Ihre Vollmacht ist eine unbegrenzte, Bündnisse und Cartellverträge abzuschließen; ihre Instruction beschränkt sich einzig auf die Weisung, der eigenen Fraction möglichst große Vortheile zuzuwenden. Der Senioren-Convent faßt keine Mehrheitsbeschlüsse, sondern ist bestrebt, Einhelligkeit zu erzielen. Das gelingt freilich nicht immer, und nach Erschöpfung der freien Ueberredungskünste kommt es dann zum Stimmkampfe im Plenum, bei welchem allein die brutale Zahl entscheidet.

Die calculatorische Arbeit des Senioren-Convents bezüglich der Vertheilung der Commissionsmitgliedschaft an die einzelnen Fraktionen und Gruppen ist namentlich deshalb eine schwierige, weil Rücksichten der Billigkeit nicht ganz außer Acht gelassen werden dürfen. Es giebt „Wilde“, das heißt außer jedem Fractionsverbande stehende Abgeordnete, welche sich für bestimmte Specialitäten ausgebildet haben und daraus den Anspruch auf einen Sitz in der betreffenden Commission herleiten. Es giebt ferner Gruppen von politisch nicht genau zu rubricirender Farbe, welche der Zahl nach zu schwach sind, um für sich allein in Action treten zu können, und welche deshalb Anschluß an eine befreundete Gruppe nehmen.

Die Mitgliederzahl der beiden Gruppen wird alsdann summirt, und ein besonderes Abkommen zwischen ihnen regelt den Antheil, welcher auf die schutzsuchende Gruppe entfallen soll. Es ist schon vorgekommen, daß solche Schutzgruppen, wie wir sie nennen möchten, zwei Patrone zugleich suchten und fanden, und daß im Senioren-Convent demzufolge zwei Parteien mit dem Anspruche auftraten, im Namen und Interesse derselben dritten zu agitiren. Die reichsländischen Autonomisten beispielsweise wurden seiner Zeit vom Fortschritt ebenso wie von den Nationalliberalen mit Beschlag belegt.

Bei der Fülle der Partei-Unterschiede, deren wir uns erfreuen, ist es natürlich, daß das Divisionsexempel nur in den seltensten Fällen „rein aufgeht“. Hier wird der Ausweg beliebt, einen Turnus eintreten zu lassen, so zwar, daß in vorher bestimmter Reihenfolge eine Commissionsstelle erst einer, dann einer zweiten, einer dritten Fraction und so weiter zur Verfügung gehalten wird. Dabei tritt die Laune des Zufalls wieder in ihr volles Recht; denn der Zufall fügt es, ob das Mehrgewicht einer einzelnen Commissionsstimme in bedeutungsvoller oder in gleichgültiger Angelegenheit in die Wagschale fällt; denn wenn auch zuletzt das Plenum an die Vorschläge der Commissionen nicht gebunden ist, so ist doch das Plenum oft ebenso bequem wie souverain, und die Vorentscheidung der Commissionen bleibt meistens maßgebend.

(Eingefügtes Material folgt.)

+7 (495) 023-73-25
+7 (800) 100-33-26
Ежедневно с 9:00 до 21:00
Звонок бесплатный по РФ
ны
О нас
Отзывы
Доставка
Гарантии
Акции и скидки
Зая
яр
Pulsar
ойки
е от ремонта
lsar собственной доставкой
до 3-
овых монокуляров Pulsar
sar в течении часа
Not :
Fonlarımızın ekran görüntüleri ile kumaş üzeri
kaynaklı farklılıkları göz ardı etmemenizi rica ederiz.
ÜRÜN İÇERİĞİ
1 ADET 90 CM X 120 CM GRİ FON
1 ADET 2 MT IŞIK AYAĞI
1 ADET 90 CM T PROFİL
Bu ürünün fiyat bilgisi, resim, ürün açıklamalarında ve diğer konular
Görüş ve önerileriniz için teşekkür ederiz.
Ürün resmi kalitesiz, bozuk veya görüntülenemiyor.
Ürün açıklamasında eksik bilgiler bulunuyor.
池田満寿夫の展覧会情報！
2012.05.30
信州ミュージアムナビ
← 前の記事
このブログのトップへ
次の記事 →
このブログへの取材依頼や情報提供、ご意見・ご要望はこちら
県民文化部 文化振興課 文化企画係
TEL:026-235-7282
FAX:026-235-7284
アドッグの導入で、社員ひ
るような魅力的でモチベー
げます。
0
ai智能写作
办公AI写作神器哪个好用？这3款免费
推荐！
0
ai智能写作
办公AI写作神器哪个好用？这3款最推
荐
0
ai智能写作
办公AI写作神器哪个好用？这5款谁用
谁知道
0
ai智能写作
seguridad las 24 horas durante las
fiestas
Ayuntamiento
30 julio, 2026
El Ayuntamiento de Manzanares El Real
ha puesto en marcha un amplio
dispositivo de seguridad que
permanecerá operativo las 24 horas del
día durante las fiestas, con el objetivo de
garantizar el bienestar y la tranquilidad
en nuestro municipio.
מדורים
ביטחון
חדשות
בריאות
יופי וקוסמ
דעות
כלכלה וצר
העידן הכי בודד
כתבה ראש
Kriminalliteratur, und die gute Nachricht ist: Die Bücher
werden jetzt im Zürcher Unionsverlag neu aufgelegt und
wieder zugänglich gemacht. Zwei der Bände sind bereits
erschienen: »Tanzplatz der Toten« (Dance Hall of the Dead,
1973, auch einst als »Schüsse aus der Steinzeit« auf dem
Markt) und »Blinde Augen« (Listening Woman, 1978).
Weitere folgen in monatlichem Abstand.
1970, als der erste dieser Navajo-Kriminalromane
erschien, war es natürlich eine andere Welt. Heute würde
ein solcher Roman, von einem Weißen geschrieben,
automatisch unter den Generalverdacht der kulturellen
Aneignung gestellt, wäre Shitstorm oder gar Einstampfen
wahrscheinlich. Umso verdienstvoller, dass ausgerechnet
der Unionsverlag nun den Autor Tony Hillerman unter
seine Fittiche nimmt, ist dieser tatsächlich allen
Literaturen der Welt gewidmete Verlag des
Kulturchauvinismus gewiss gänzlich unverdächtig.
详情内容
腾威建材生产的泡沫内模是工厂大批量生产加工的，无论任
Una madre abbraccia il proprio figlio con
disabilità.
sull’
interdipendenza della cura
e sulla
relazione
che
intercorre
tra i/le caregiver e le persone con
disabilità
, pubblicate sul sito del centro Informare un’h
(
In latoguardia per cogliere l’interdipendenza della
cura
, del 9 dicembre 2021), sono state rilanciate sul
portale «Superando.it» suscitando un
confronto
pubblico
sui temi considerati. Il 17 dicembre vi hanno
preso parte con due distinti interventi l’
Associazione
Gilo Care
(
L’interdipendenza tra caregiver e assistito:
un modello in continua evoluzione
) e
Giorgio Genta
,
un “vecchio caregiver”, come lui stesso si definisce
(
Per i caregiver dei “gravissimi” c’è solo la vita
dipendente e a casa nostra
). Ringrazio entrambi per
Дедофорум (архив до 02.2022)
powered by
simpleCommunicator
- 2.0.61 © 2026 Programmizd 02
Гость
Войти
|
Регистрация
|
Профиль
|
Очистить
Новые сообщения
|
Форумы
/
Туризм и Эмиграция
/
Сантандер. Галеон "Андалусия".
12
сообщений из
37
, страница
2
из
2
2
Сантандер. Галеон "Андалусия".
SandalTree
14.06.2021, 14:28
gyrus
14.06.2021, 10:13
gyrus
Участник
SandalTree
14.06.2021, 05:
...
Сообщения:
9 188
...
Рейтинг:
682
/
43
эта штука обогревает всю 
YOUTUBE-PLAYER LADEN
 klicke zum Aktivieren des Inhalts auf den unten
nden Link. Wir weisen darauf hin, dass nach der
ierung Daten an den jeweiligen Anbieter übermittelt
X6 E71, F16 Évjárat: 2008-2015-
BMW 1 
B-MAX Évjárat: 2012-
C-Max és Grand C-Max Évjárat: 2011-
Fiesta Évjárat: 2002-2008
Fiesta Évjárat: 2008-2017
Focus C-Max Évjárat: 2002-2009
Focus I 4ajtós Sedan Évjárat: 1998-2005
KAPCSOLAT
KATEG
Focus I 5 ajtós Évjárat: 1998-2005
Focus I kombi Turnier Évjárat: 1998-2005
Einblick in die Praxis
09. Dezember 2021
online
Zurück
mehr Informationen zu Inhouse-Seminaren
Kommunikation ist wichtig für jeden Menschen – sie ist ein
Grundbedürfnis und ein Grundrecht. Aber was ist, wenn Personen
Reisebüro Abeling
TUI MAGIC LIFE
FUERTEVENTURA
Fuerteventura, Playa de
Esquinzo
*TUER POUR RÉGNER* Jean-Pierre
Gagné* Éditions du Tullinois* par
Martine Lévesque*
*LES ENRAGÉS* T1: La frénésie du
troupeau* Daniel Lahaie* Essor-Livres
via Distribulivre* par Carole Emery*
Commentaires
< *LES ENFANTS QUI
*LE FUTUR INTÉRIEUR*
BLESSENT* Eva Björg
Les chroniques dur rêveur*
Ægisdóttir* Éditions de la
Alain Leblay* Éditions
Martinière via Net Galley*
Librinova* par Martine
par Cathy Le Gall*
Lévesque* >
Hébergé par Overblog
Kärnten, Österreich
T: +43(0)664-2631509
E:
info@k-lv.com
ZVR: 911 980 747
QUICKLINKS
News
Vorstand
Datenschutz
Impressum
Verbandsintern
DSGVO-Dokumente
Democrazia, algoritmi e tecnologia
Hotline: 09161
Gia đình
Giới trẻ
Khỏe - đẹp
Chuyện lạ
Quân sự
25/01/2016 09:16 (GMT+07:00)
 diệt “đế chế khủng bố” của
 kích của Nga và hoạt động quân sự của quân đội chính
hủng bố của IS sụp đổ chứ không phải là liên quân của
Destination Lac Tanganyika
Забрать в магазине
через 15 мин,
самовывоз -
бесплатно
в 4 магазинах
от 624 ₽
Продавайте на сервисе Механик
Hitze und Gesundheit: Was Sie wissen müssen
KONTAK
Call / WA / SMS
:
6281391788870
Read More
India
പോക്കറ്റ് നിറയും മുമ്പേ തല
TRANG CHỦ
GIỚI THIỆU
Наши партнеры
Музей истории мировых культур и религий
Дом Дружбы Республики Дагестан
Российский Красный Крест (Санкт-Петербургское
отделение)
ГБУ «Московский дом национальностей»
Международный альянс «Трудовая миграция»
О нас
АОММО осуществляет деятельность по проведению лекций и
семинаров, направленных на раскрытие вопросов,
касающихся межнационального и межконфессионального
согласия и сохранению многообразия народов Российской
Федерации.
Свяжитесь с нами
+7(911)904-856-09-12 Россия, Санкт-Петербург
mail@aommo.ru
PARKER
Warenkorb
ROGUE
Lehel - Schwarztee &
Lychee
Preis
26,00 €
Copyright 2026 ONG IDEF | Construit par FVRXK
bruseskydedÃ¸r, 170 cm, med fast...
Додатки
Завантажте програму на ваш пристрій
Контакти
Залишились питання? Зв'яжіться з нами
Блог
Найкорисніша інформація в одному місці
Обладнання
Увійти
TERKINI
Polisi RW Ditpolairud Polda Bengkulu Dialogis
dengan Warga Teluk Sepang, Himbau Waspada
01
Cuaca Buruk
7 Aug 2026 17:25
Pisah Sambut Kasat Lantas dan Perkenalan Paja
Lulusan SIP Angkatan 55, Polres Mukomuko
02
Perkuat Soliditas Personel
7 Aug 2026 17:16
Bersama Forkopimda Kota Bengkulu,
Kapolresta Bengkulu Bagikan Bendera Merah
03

Sind es doch gerade die wichtigsten Details, die eingehendsten Aufschlüsse seitens der Regierungsvertreter, die einzig in den Commissionen zur Sprache kommen können.

Hat nun der Senioren-Convent seines schwierigen Amtes gewaltet, so ist für die ganze Dauer der Session der Antheil stimmlichen Einflusses geregelt, welchen die einzelnen Fractionen bei den Vorberathungen zu üben haben. Die Abtheilungen, welche dem Namen nach die Wahlkörperschaften für die Commissionen bilden, handeln nun nach dem Geheiß der Fractionen; sie „wählen“ diejenigen Mitglieder, welche von diesen bezeichnet worden sind. Die eigentliche Wahl geht in den Fractionen vor sich, die von Fall zu Fall ihre Special-Autoritäten delegiren. Handelt es sich um provinzielle Angelegenheiten, so darf man sicher sein, daß jede Fraction diejenigen Mitglieder entsendet, welche in der betreffenden Provinz ihren Wahlkreis haben, und oft genug kommt es dann vor, daß eine solche Commission ein förmliches Provinzial-Parlament bildet, in welchem die Partei-Unterschiede vor der Rücksichtnahme auf locale Interessen verschwinden. So präsentirte sich in der letzten Session des preußischen Abgeordnetenhauses die Commission, welche über einen Gesetzentwurf wegen der vormals kurhessischen Waldnutzungen die Vorentscheidung hatte, dem Plenum als ein einig Volk von Brüdern, deren sonst so getheiltes politisches Glaubensbekenntniß sich hier zu einem rein hessischen verschmolzen hatte.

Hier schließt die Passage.